The initial prospects for Eagle Energy Trust were promising. When the company went public in 2010, investors piled in, lured by its hefty distributions. The same was true for Parallel Energy Trust, an oil and gas developer that also pays out solid distributions.

But lately their juicy yields can't offer much comfort.

In the past year Eagle Energy shares plummeted 37 per cent, and Parallel's dropped 39 per cent. Both stocks now pay yields in the mid-double digits.

Because of a quirk in Canadian tax laws, both companies operate much the same way as the old income trusts but skirt the federal government's ban on this structure because they hold U.S. assets. For investors starving for yield, they were lucrative opportunities to earn some decent returns. Given the heavy initial interest from the investor community, there's been much chatter of more energy trusts going public in Canada.

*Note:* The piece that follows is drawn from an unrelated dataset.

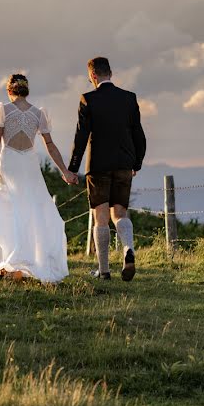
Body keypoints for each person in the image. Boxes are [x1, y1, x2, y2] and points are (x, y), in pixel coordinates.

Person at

However, Eagle and Parallel's sudden misfortunes should serve as glaring reminders that risk and return are inextricably linked. You can't earn a 10.5 per cent yield without incurring some risk.

For both companies, operational issues are the root problem. Eagle and Parallel are developing oil and gas assets in the U.S. and they hoped to quickly ramp up production. Things looked good at first, and Eagle's shares climbed nearly 20 per cent from their IPO price. But then the company hit some snafus, and late last year things quickly fell apart.

First Eagle announced quarterly results below expectations and then lowered its production guidance for the full year. Though this happens to all sorts of resource companies, it's particularly troubling for energy trusts because their distributions are their lifeblood. Investors get worried when there's even the slight chance that the payout could be cut.

The numbers give them reason to be cautious. Even though Eagle recently boosted its expected reserve figures, its expected 2013 payout ratio is still supposed to be about 120 per cent, meaning its paying out more than it brings in, according to National Bank Financial. And the company is running out of room on its credit facility that it could use to fund any near-term cash shortfalls.

This doesn't mean all energy trusts are bad news. Both Crius Energy Trust and Argent Energy Trust, which both went public more recently, have held in near their IPO prices.

But Eagle and Parallel's production problems are a reminder that in the markets, there's no such thing as a free lunch.